Advanced Consensus Explanation
Consensus Maker takes an input file of aligned
sequences in most standard formats and calculates a consensus
sequence for those sequences. The consensus alone may be returned by
the program or the user has the option to prepend the consensus to
the original alignment. A copy of the output file may be downloaded.
If the input alignment comprises blocks of sequences (e.g., HIV
sequences grouped by subtype) then the program can calculate a
consensus for each sequence block and a consensus of the consensuses.
The program recognizes sequence blocks by how the component sequences
are named.
A good way to understand the options available in this program is
to click the blue Sample Input button at the top of the submission
page. This causes a simple, hypothetical alignment (in table format)
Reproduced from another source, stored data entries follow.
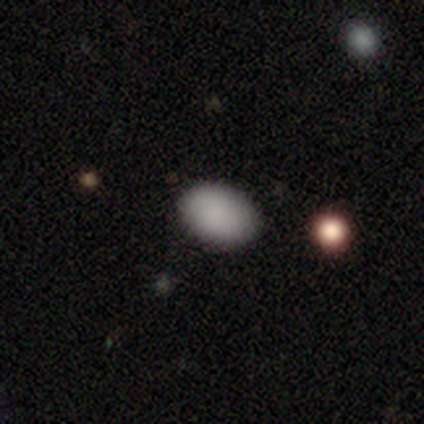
Overall: smooth (85%). How rounded: in between (85%). Merging: none (78%).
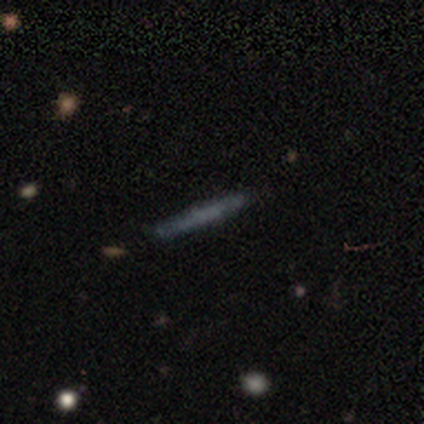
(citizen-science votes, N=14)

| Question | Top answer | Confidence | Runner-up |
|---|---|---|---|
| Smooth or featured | smooth | 64% | featured or disk (29%) |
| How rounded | cigar-shaped | 100% | — |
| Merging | none | 85% | minor disturbance (8%) |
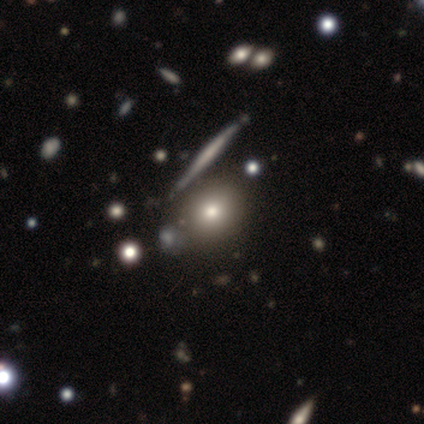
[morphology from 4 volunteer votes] A smooth galaxy with no disk features (50%) that is round (50%, tied with in between).

Vote fractions:
- Smooth or featured? smooth: 50% / featured or disk: 25% / star or artifact: 25%
- How rounded? round: 50% (tied) / in between: 50% (tied) / cigar-shaped: 0%
- Merging? none: 100% / minor disturbance: 0% / major disturbance: 0% / merger: 0%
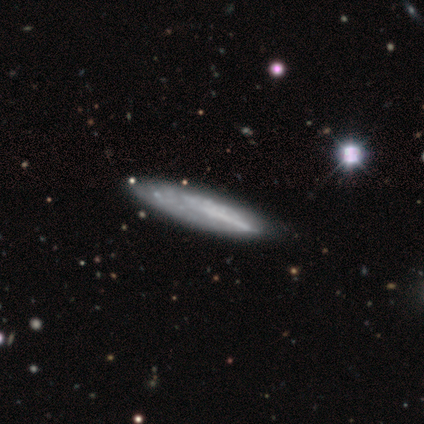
Morphology: type=featured or disk (50%); edge-on=yes (50%, tied with no); edge-on bulge=none (100%); merging=none (100%).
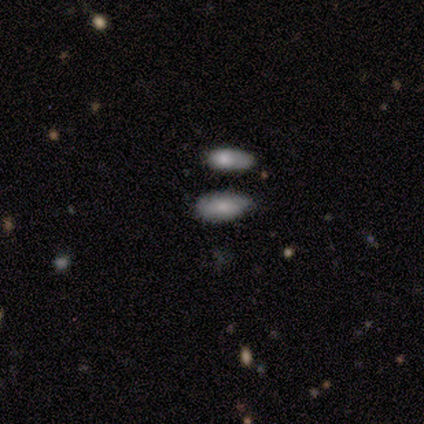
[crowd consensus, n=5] This is clearly a smooth galaxy (80%). How rounded: likely in between (75%). Merging: clearly none (80%).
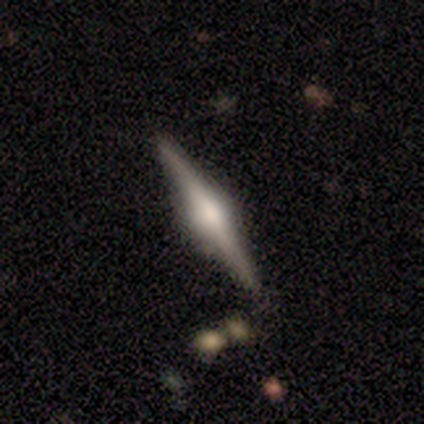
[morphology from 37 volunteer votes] Volunteers were most divided on "smooth or featured": featured or disk: 84%, smooth: 14%, star or artifact: 3%. More confident: edge-on disk — yes (94%); edge-on bulge — rounded (90%); merging — none (86%).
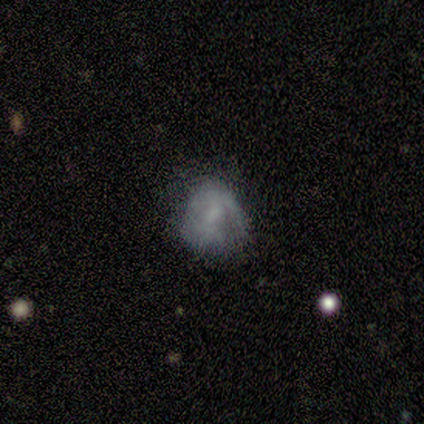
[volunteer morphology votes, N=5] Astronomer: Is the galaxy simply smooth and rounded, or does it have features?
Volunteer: star or artifact — 60%.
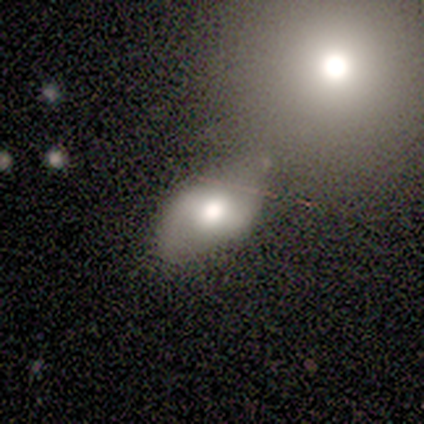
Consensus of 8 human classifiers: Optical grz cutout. It shows a smooth galaxy with no disk features (50%) that is in between round and cigar-shaped (75%). Merging: none (71%).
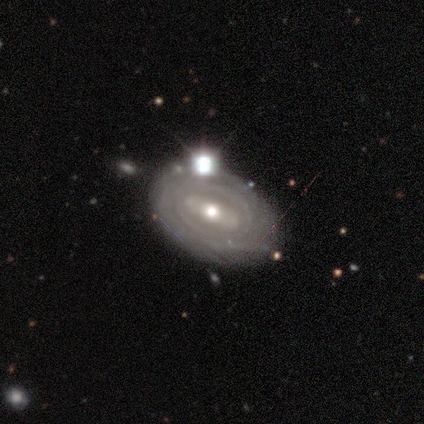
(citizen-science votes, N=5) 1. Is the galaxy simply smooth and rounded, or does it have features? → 80% featured or disk, 20% smooth, 0% star or artifact.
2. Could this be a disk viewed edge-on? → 100% no, 0% yes.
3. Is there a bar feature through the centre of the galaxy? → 50% weak, 25% strong, 25% no.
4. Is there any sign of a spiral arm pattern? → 75% yes, 25% no.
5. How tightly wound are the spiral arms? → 67% tight, 33% medium, 0% loose.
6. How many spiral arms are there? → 67% can't tell, 33% 1, 0% 2, 0% 3, 0% 4, 0% more than 4.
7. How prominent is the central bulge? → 75% moderate, 25% small, 0% dominant, 0% large, 0% none.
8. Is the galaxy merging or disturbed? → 80% none, 20% merger, 0% minor disturbance, 0% major disturbance.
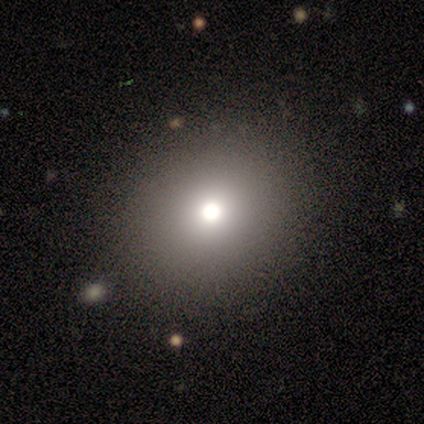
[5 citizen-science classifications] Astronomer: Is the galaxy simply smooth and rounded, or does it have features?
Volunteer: smooth — 60%.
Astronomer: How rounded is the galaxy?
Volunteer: round — 67%.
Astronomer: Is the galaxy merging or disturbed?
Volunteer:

to be loaded into the form.
A.seq1 A-CGTATTAG
A.seq2 A-CG-AT
A.seq3 A-CT-CT
A.seq4 A-TT-CX
B.seq1 A-CG-AT
B.seq2 A-CG-CT
B.seq3 A-CG-TT
You can then calculate the consensus of
this alignment under varying input options to see the results of
those options. Each column of the Sample Input has been chosen to
illustrate the workings of the various options. The output looks like:
CON_OF_CONS ACG-?TTAG
CON_A Acg-?TTAG
A.seq1 ACGTATTAG
A.seq2 ACG-AT
A.seq3 ACT-CT
A.seq4 ATT-CX
CON_B ACG-?T???
B.seq1 ACG-AT
B.seq2 ACG-CT
B.seq3 ACG-TT
Col. 1: unanimity,
Col. 2: all gaps, column squeezed,
Col. 3: majority,
Col. 4: no majority letter but resolvable by common character,
Col. 5: gaps,
Col. 6: irresolvable tie in consensus,
Col. 7: undefined character,
Cols. 8-10: missing information (trailing blanks).
Input file options
- Format of input alignment. Consensus Maker
recognizes most standard alignment formats. If the
program fails to decipher your format try resubmitting
the alignment in fasta or table format.
- Squeeze gaps. If your
alignment contains columns that are entirely gaps
they will be removed before a consensus is calculated.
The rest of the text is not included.